Le message – le dur labeur est bon pour l'esprit
– est plutôt banal; mais le rythme des gags
valent ceux d'un Lloyd et se rapprocheraient d'un Keaton.
Le policier (1933), décrit par
Noël Burch comme "un parfait pastiche par anticipation
du cinéma d'enquête policière à
dimension sociale, tel qu'il s'en produira beaucoup au
Japon après la guerre à l'instar d'un certain
modèle hollywoodien" est un polar extrêmement
stylisé, narrant la relation d'amour et de haine
entre deux anciens amis d'enfance, un policier et un criminel
(5).
Les sous-entendus homo-érotiques de la relation
au centre de l'intrigue sont une revanche subversive contre
le gouvernement ayant sanctionné l’utilisation
d'un gang communiste dans le rôle des méchants.
Unending Advance (1937), d'après
un scénario de Ozu, est un curieux regard porté
sur les problèmes au quotidien d'un ouvrier d'âge
moyen et de sa famille qui fait place à une séquence
onirique représentant un avenir idyllique peu plausible.
Avec ses visuels, décors et jeux d’acteurs
stylisés, le rêve semble presque une satire
du vœu d'épanouissement et de superficialité
hollywoodien.
"La
terre" (1939) |
L'œuvre
la plus connue d'avant-guerre d'Uchida, La Terre
(1939) est le portrait épique de la vie
de paysans du Nord du Japon, apparemment tourné
en secret pendant un an sur les lieux même le temps
des week-ends, alors que le restant de la semaine, Uchida
travaille comme programmeur à Tokyo.
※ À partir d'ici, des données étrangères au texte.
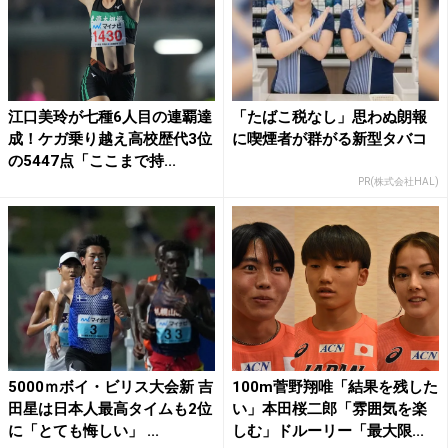
江口美玲が七種6人目の連覇達
「たばこ税なし」思わぬ朗報
成！ケガ乗り越え高校歴代3位
に喫煙者が群がる新型タバコ
の5447点「ここまで持...
PR(株式会社HAL)
5000ｍボイ・ビリス大会新 吉
100m菅野翔唯「結果を残した
田星は日本人最高タイムも2位
い」本田桜二郎「雰囲気を楽
に「とても悔しい」 ...
しむ」ドルーリー「最大限...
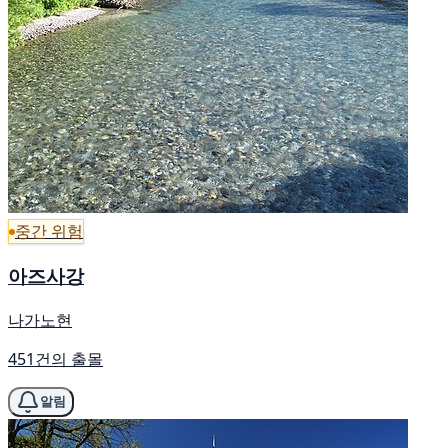
중간 위험
아즈사강
나가노현
451건의 출몰
알림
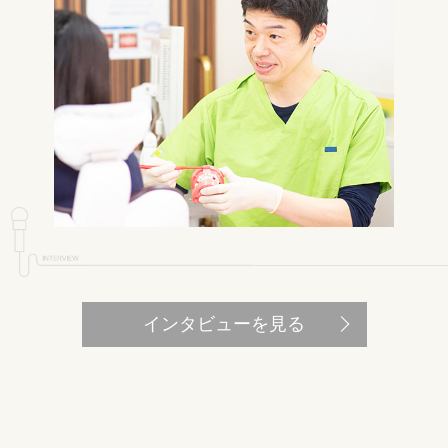
インタビューを見る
Tourné
dans des extérieurs austères, utilisant
une lumière fortement contrastée et une
caméra sur roues, La Terre semble
influencé par le cinéma allemand ou russe.
La rhétorique est frappante, mais l'humanisme apolitique
plutôt simpliste : le film semble assumer que le
simple fait de dramatiser la vie des pauvres, sans aucune
autre véritable analyse, serait un geste politique
en soi. En fait, comme le fait remarquer Peter B. High,
la Censure de l'époque rendait déjà
impossible une quelconque analyse gauchiste du système
des classes de l'époque (6).
De manière générale, le film manque
de l'ironie qui caractérise les travaux d’avant
et d’après-guerre d'Uchida et qui donne à
ses meilleurs films toute leur complexité.